In the*Code_Aster command file:

  • to use the basic mode (parallelization of sub-bands only) with INFO_MODE or CALC_MODES with the “BANDE” option divided into several sub-bands, there is nothing to do: the keywords by default activate the parallelization of sub-bands;

  • to use the advanced mode (parallelization of the sub-bands for INFO_MODE and CALC_MODES with the “BANDE” option divided into several sub-bands, and the linear solver for all the modal operators): use the linear solver MUMPS (keyword factor SOLVEUR, keyword factor, operand METHODE =” MUMPS “; we also recommend setting the operands RENUM =” QAMD “and GESTION_MEMOIRE =” IN_CORE”).

Example:

identical to paragraph 3.2.4.1 by parallelizing both the calculations on the sub-bands and the linear solver:

modes = CALC_MODES (MATR_RIGI = matr_k,

MATR_MASS = matr_m,

_images/Shape6.gif

CALC_FREQ =_F (FREQ = (20., 100., 100., 200., 300.)),

NIVEAU_PARALLELISME = “COMPLET”,

SOLVEUR =_F (METHODE = “MUMPS”,

RENUM = “QAMD”,

GESTION_MEMOIRE = “IN_CORE”),

);

Note:

For optimal performance, it is recommended to have sub-bands that are as balanced as possible (i.e.: with a relatively uniform number of modes per sub-band) .

The implementation of parallelism is presented in more detail in the generic documentation [U2.08.06] and the documentation for using INFO_MODE [U4.52.01] and CALC_MODES with the “BANDE” option divided into several sub-bands [U4.52.02].

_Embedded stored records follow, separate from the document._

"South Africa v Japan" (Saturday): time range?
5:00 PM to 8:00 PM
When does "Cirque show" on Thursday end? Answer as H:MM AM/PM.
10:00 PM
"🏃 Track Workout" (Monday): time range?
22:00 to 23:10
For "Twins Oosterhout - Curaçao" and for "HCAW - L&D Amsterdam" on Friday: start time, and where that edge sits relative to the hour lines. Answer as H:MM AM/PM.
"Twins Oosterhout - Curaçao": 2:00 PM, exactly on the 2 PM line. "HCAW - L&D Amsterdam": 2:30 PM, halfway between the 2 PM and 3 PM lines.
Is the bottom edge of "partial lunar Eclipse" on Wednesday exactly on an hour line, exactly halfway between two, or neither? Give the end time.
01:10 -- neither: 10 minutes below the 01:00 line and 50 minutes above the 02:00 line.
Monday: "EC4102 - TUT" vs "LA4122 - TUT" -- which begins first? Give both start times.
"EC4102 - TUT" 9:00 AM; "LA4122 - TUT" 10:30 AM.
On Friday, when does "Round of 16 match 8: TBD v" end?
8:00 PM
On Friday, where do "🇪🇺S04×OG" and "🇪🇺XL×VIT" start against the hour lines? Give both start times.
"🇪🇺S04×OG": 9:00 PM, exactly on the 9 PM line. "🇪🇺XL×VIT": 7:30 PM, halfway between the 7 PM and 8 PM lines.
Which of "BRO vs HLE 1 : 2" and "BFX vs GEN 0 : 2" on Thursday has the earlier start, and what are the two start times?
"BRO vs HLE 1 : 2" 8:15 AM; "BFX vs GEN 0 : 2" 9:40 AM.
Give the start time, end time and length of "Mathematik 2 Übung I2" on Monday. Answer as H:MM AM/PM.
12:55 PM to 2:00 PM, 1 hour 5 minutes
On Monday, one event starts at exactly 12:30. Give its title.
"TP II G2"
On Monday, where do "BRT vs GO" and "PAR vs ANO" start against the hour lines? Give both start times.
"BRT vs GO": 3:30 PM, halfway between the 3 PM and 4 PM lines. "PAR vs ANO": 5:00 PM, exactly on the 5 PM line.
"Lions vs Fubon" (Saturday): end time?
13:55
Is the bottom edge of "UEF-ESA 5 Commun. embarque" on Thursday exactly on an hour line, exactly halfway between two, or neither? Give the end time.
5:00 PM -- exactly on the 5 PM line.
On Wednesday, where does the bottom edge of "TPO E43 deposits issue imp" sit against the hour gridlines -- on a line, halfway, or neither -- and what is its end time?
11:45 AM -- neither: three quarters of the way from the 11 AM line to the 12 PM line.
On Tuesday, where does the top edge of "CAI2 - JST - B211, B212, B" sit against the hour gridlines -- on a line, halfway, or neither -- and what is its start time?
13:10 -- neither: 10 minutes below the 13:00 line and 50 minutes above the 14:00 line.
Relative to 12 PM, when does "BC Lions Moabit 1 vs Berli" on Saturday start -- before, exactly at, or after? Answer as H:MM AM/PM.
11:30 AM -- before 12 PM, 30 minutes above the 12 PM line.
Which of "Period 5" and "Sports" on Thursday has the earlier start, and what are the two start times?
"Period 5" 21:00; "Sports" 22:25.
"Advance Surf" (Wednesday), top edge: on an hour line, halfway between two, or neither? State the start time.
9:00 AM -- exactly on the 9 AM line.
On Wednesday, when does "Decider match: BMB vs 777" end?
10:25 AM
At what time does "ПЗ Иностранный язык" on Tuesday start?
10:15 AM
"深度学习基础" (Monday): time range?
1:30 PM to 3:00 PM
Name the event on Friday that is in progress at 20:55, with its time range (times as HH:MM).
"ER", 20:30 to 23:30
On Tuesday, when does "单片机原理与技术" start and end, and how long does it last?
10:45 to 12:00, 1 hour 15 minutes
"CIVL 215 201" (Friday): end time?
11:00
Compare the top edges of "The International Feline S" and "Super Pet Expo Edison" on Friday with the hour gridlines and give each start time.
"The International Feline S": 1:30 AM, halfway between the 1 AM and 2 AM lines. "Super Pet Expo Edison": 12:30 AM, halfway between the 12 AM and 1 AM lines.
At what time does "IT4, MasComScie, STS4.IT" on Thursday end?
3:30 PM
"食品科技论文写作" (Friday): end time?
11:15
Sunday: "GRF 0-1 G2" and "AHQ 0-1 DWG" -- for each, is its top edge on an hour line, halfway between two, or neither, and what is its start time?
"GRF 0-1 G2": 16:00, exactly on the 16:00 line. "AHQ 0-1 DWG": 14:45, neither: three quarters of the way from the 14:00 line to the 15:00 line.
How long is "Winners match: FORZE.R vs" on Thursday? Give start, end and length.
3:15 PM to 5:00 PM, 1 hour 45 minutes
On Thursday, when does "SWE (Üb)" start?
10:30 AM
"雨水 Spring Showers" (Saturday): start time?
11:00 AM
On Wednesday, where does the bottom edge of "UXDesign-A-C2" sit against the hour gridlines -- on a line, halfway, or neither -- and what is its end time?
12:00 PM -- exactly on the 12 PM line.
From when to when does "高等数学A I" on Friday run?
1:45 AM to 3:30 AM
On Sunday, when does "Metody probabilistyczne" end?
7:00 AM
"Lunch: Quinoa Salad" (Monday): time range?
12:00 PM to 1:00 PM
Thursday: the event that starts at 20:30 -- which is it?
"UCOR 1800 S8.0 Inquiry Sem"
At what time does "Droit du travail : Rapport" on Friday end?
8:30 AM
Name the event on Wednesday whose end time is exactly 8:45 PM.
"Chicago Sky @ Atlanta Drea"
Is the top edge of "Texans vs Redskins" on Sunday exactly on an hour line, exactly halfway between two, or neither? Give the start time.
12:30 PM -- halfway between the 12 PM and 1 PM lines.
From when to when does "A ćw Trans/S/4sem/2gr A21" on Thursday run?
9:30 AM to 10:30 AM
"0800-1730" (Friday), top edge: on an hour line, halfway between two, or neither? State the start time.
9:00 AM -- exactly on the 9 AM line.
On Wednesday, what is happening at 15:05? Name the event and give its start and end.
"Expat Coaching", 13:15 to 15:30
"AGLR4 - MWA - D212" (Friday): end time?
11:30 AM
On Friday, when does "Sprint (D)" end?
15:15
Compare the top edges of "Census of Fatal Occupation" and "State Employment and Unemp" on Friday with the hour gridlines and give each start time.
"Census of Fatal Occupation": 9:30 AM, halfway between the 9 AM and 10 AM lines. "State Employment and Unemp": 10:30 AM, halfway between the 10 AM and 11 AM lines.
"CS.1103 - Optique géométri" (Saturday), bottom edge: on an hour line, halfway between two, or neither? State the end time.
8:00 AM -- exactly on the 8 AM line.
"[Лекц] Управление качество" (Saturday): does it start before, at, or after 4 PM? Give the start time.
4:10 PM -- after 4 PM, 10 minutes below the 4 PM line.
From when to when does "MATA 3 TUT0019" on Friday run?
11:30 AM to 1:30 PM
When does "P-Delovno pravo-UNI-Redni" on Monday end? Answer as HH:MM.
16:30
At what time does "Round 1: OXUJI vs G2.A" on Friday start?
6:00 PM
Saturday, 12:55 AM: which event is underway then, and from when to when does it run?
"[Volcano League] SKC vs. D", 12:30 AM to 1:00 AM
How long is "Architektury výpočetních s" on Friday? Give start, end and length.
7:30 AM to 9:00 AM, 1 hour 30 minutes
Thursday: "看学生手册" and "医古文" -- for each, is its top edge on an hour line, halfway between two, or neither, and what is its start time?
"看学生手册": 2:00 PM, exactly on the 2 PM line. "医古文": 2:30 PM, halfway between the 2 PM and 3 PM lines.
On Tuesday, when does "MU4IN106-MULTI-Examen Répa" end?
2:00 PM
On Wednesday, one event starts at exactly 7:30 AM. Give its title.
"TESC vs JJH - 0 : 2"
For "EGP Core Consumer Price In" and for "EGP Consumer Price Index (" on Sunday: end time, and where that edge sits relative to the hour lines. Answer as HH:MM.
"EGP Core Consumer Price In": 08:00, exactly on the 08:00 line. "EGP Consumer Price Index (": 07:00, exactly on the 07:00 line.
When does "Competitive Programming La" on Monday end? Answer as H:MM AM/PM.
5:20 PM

3.2.4.3. Model reduction: calculation by substructuring#

When the numerical model has a large number of degrees of freedom or when the structure under study is an assembly of separately meshed components, methods for reducing the model by substructuring can be used, which are based on a geometric partitioning of the overall structure. On large models, these methods have better CPU performances than a direct calculation.

  • Dynamic substructuring

This method has a very general field of application. The [U2.07.05] documentation details its implementation.

  • Cyclic substructuring

This method has a much more restrictive field of application than the previous one: it makes it possible to treat only structures with cyclic repetitiveness (for example: bladed wheel,…). Test case SDLV301 provides an example of implementation.